/---

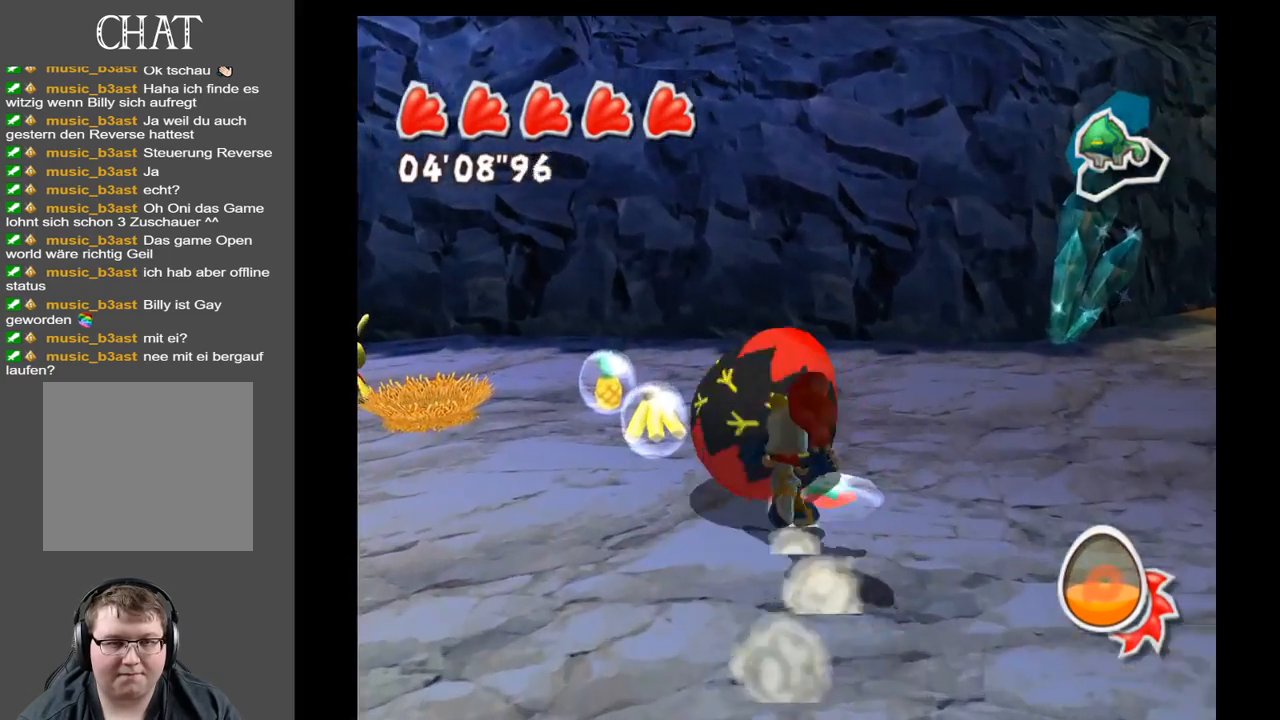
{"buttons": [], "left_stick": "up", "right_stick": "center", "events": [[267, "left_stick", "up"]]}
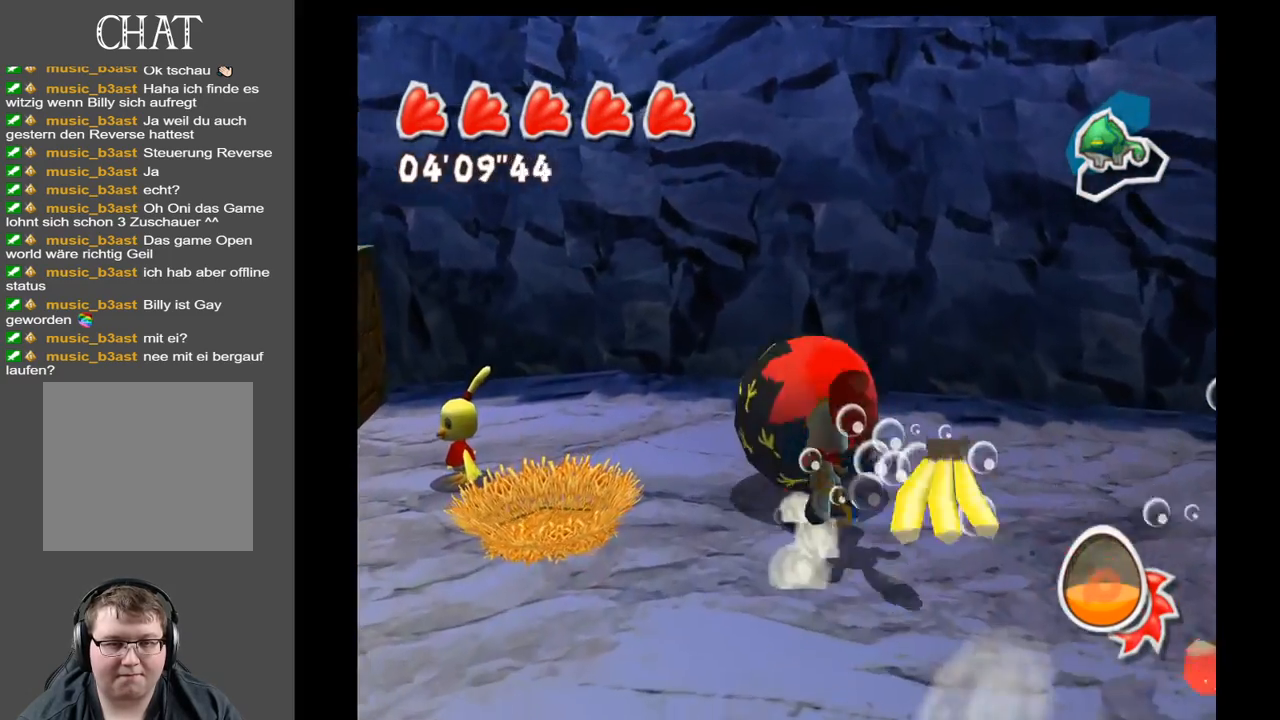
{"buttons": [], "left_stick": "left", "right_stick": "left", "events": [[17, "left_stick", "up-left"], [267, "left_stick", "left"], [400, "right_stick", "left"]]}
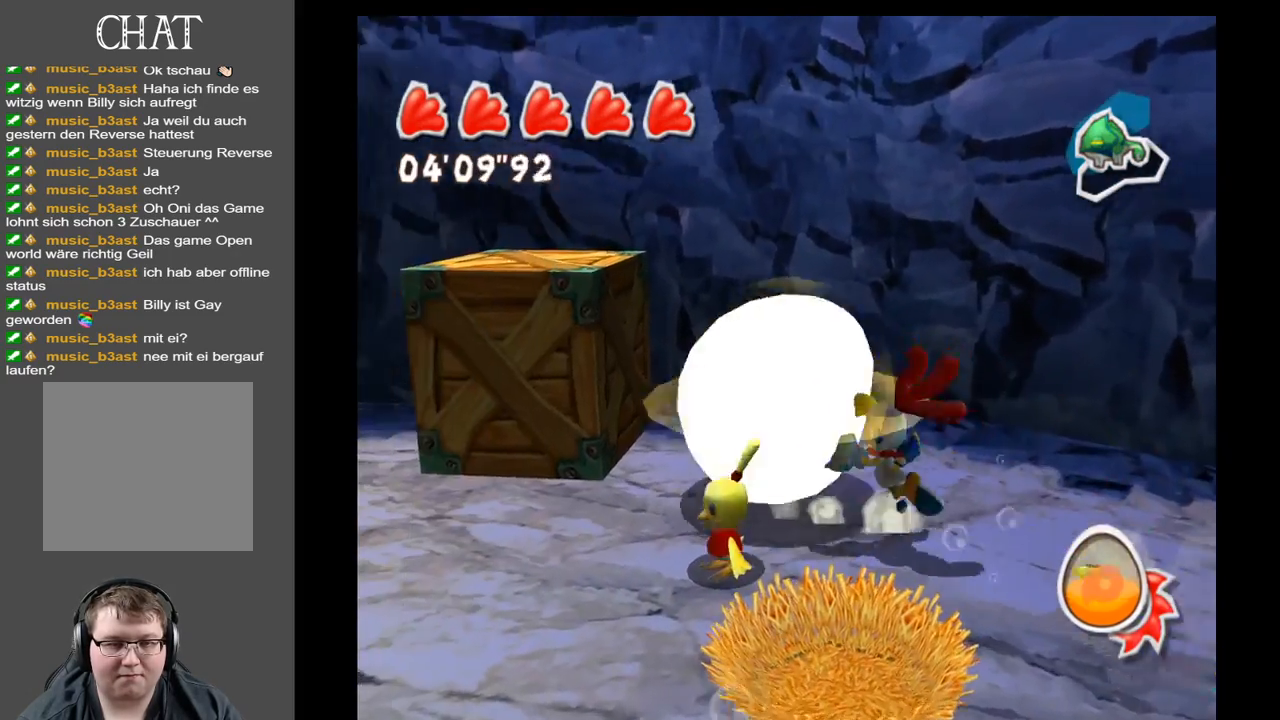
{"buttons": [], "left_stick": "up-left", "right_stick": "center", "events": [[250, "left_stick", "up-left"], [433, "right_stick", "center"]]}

\---
/---

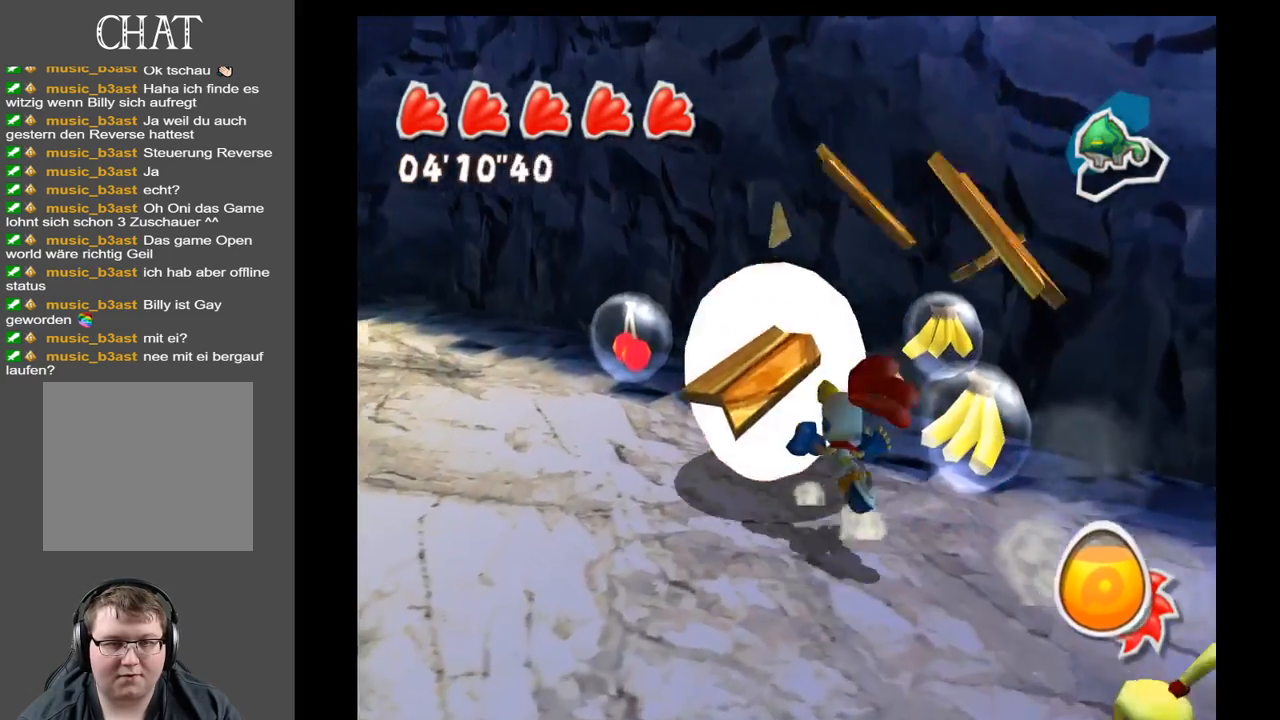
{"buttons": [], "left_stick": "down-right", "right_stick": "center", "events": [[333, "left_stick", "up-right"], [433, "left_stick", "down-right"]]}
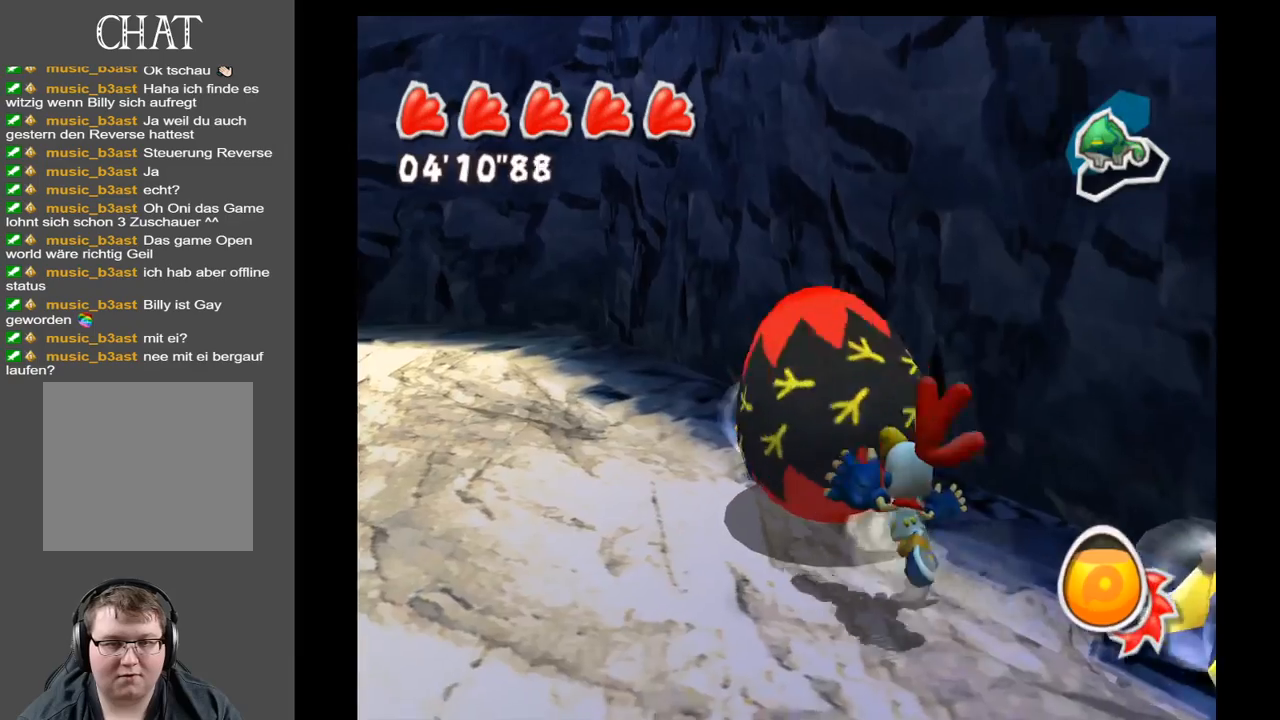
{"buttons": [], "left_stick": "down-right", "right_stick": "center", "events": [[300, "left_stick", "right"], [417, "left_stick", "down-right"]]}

\---
/---

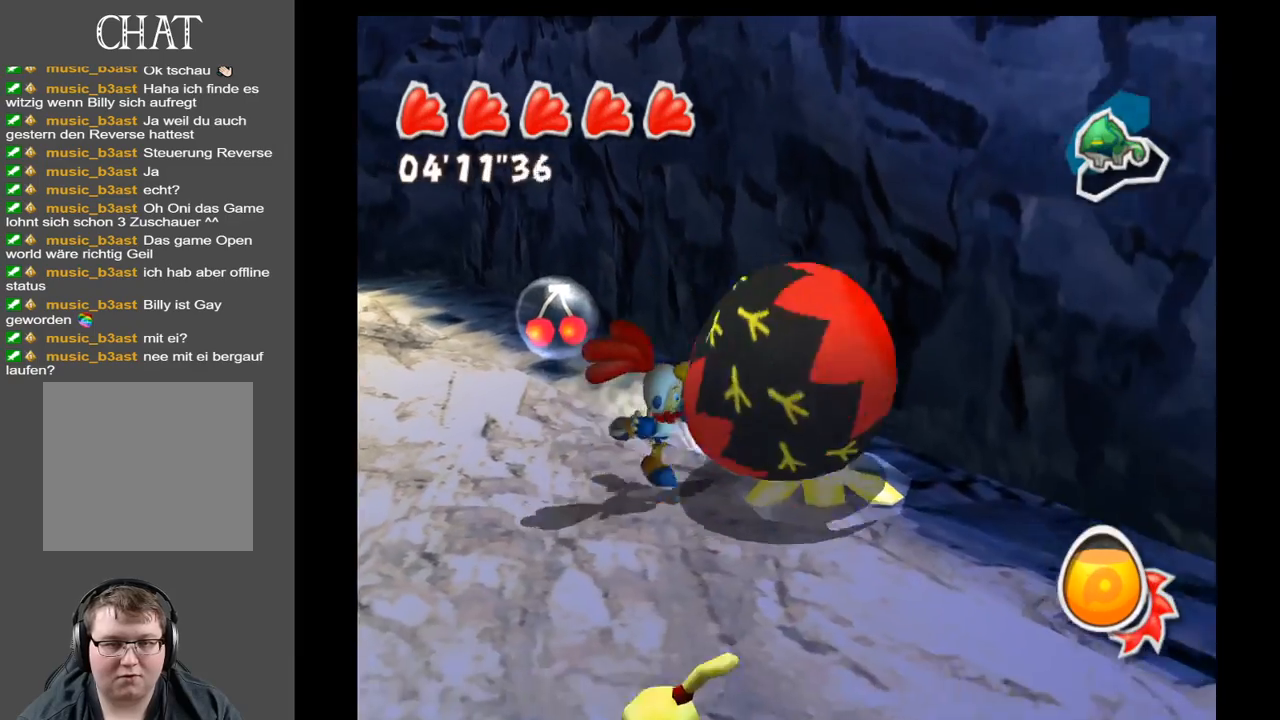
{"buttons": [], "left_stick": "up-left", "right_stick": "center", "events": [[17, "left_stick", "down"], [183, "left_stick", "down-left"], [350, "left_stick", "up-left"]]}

\---

● **BRIEF**
Filter the records above for lines containing the word "center", and copy those lines.

● **SOLUTION TO THIS EXERCISE**
{"buttons": [], "left_stick": "up", "right_stick": "center", "events": [[267, "left_stick", "up"]]}
{"buttons": [], "left_stick": "up-left", "right_stick": "center", "events": [[250, "left_stick", "up-left"], [433, "right_stick", "center"]]}
{"buttons": [], "left_stick": "down-right", "right_stick": "center", "events": [[333, "left_stick", "up-right"], [433, "left_stick", "down-right"]]}
{"buttons": [], "left_stick": "down-right", "right_stick": "center", "events": [[300, "left_stick", "right"], [417, "left_stick", "down-right"]]}
{"buttons": [], "left_stick": "up-left", "right_stick": "center", "events": [[17, "left_stick", "down"], [183, "left_stick", "down-left"], [350, "left_stick", "up-left"]]}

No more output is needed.